I know I'm using strong words, but it's ridiculous. Let's put it right down into our realm where we can understand it. If you didn't have a picture of an uncle in another land, let's say, and you dearly wanted to have that picture, and yet he didn't send you a picture, and you wanted a picture on the wall, so you go to the photographer and you go through all the pictures he has and finally you find a nice young man there that just is so handsome, and you say, "Can I buy this?" And he says, "Surely, you can buy that." And you get a nice frame, and you put it on the wall, and now you say to your visiting friends and relatives, "Oh, look at the beautiful picture I have of Uncle Harry, who's over in the old country. Isn't he a handsome man?" You're lying to yourself, and you're lying to everybody else. That picture isn't your Uncle Harry. That's just a picture you picked up in this photographer's shop.

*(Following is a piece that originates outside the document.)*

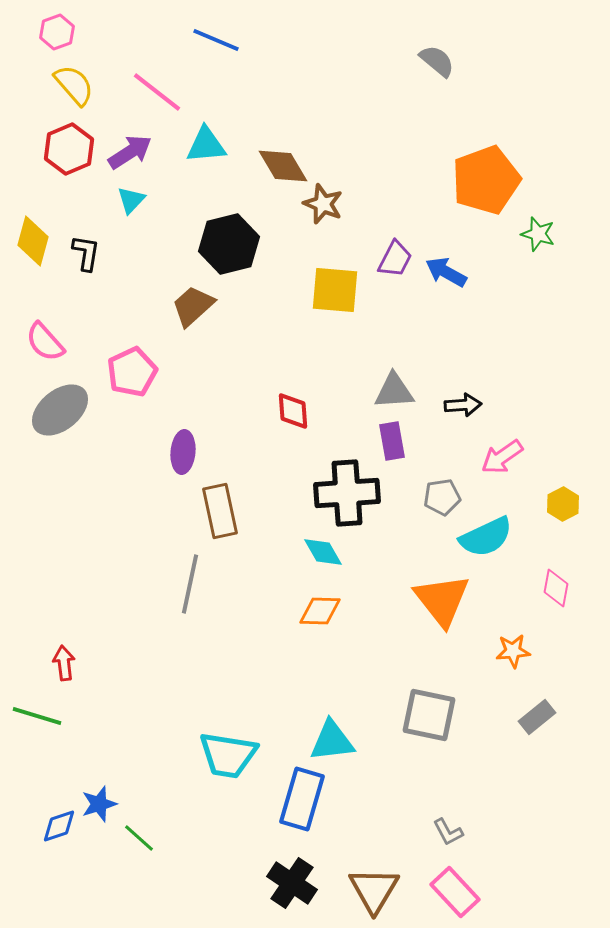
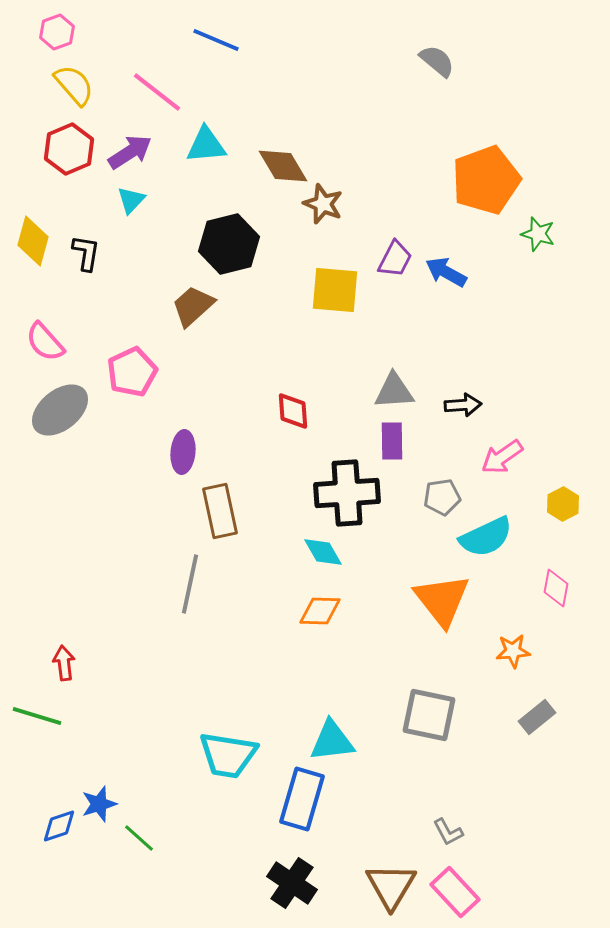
purple rectangle at (392, 441): rotated 9 degrees clockwise
brown triangle at (374, 890): moved 17 px right, 4 px up
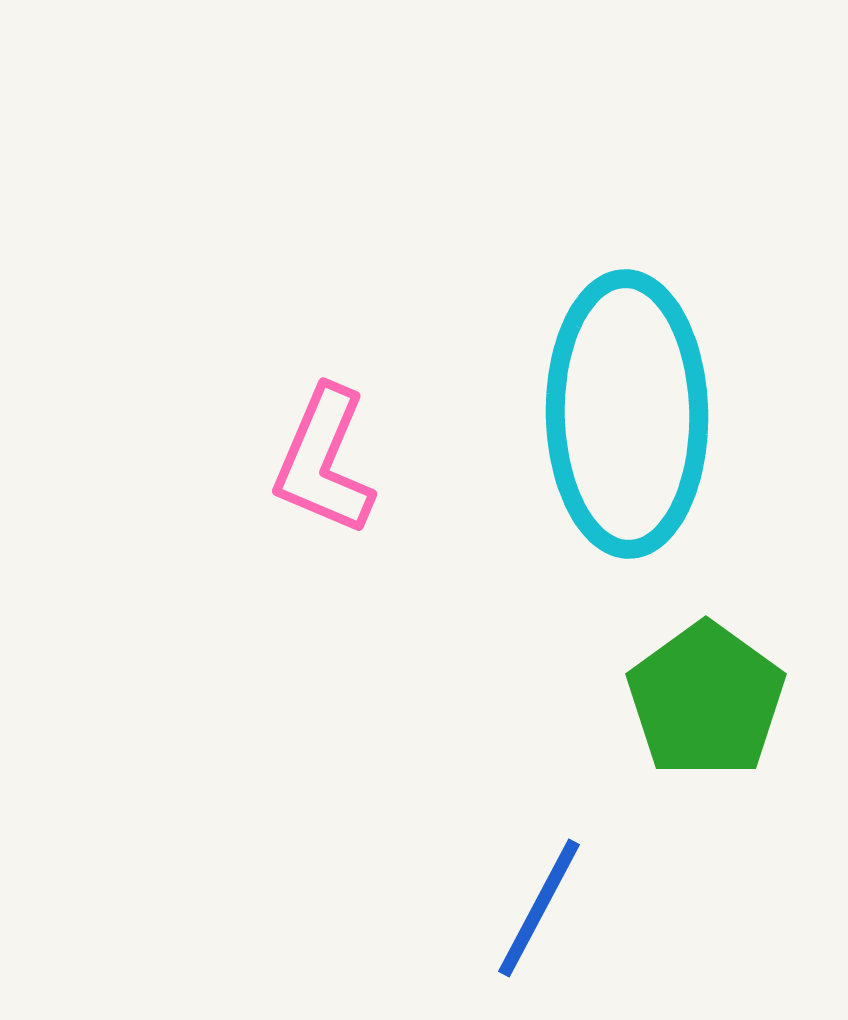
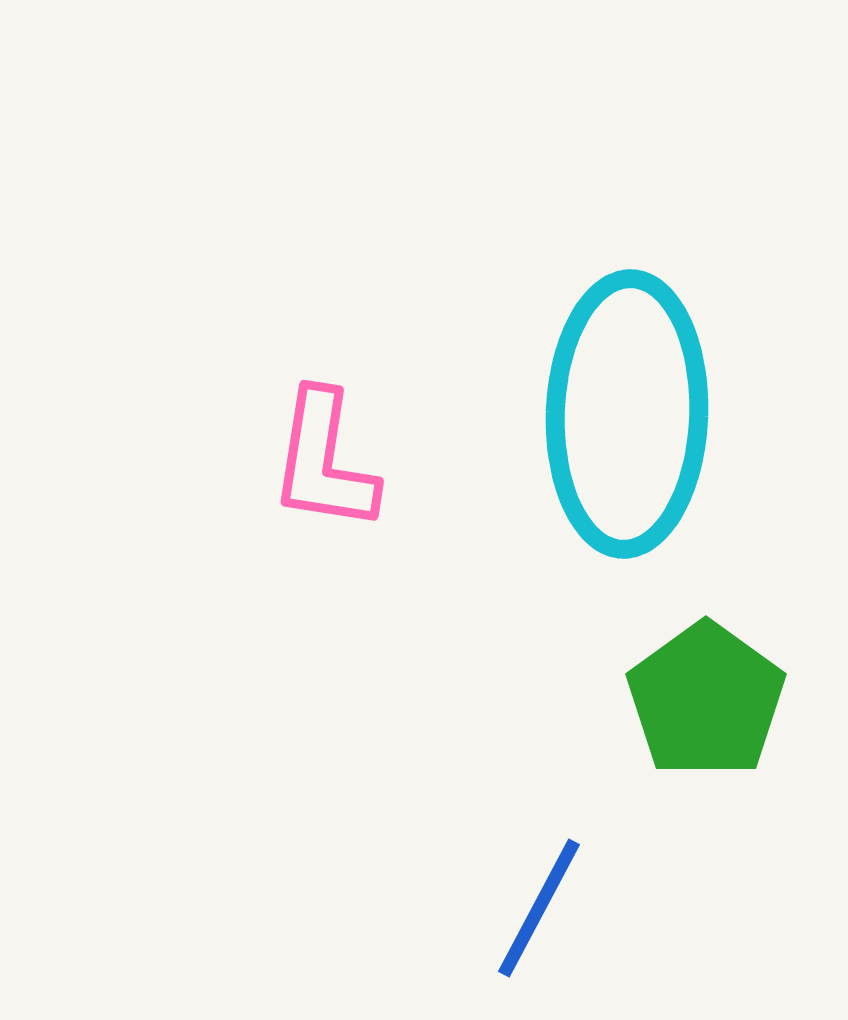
cyan ellipse: rotated 3 degrees clockwise
pink L-shape: rotated 14 degrees counterclockwise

And this is exactly what we're doing with these pictures of Jesus. The whole business, all the way from Exodus 20, where we're not to have an image of God, to the kind of an image that is proposed, is contrary to the will of God. And we must not have this in our homes.

Now I know that this hurts some of you. Every time we talk about this I know there's somebody who is really appalled by this kind of conversation. But let's remember, God is God. And the Lord Jesus, while He emptied Himself in order to be our Savior, is still God. He is His Eternal Majesty, King of kings and Lord of lords. He is God, and God is spirit. And you can't make a picture of a spirit. Nobody could ever make a picture of a spirit. Our minds can't get hold of what a spirit is. And we'd better remember what God says: "They who worship Him worship Him in spirit and truth." We worship God by faith, not because we see a picture on the wall.

Now the very fact that when you walk over to that picture on the wall, and take it down, and take that picture of Jesus and crumple it up and throw it into the fireplace, that at that point there's going to be a hitch in your heart, and you're wondering, "Oh, what am I doing?" indicates that you have an attachment to that picture that should not be there, that should not be there at all. You looked upon that as a holy picture, as something that was more than just a picture of Jesus. It was something that was to be reverenced. And you find it very difficult to snatch that picture out of that frame and crumple it up and throw it into the fireplace. And that indicates that you've already gone farther than you should with that. By all means, let's not play around with pictures of Jesus. Let's do it God's way.